I submit that this blogger has, in fact, not imagined such a thing. To actually imagine this haunted library, one would have to envision a world in which not only do aborted zygotes leave behind ghosts of some sort, but that those ghosts either choose to haunt - or, more likely, are compelled to haunt - not the mother who chose to abort them, not the doctor or the clinic that carried out the procedure, not even the President or the Oval Office themselves, but the presidential library of whoever was in office at the time of their termination. (Do fetuses terminated during the prior administration haunt Bush's library, or do Republicans somehow get a pass for being, in theory, pro-life?)
One would, furthermore, have to imagine what, exactly, the spectre of an aborted fetus even is. Are they mere shades of what they were in gestation, hanging insensate in the air like translucent popcorn chicken? Are they aged up to the humans they would have been, and, if so, what type of childhood and adulthood are they presumed to have had? Do they have memories? Do they know they were aborted? Can they communicate with each other, or with the living? In this hyper-crowded library, are they pushing and shoving, or do they simply clip through each other like poorly-programmed video game characters? Can they leave?

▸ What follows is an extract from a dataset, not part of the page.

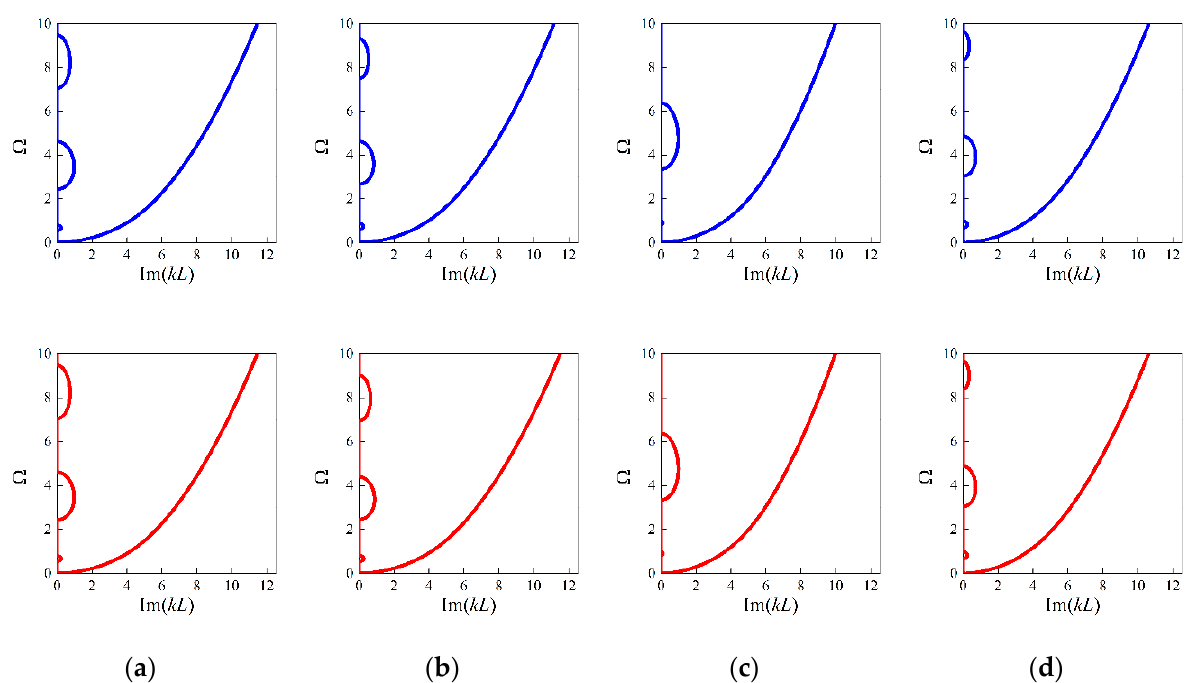
Figure 15. The imaginary panels of flexural waves of the random samples based on the generated structures and real structures with L = 0.01 m: ( a ) example 1; ( b ) example 2; ( c ) example 3; ( d ) example 4. The blue lines denote the results based on generated values and the red lines denote that of ground truth.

Who are these ghosts? What do they want? Why are they here, and not in Heaven or Limbo or Nirvana? How long are they obligated to stick around? What can we do to exorcise them?
...all of this is silly, of course, and, I admit, entirely based around a willful misinterpretation of a common turn of phrase. But I am a professional Imaginer, goddamnit, and I take imagination seriously. After all, as Einstein once said, imagination is more important than knowledge. Without the ability to envision that which is not, we cannot create that which is not yet.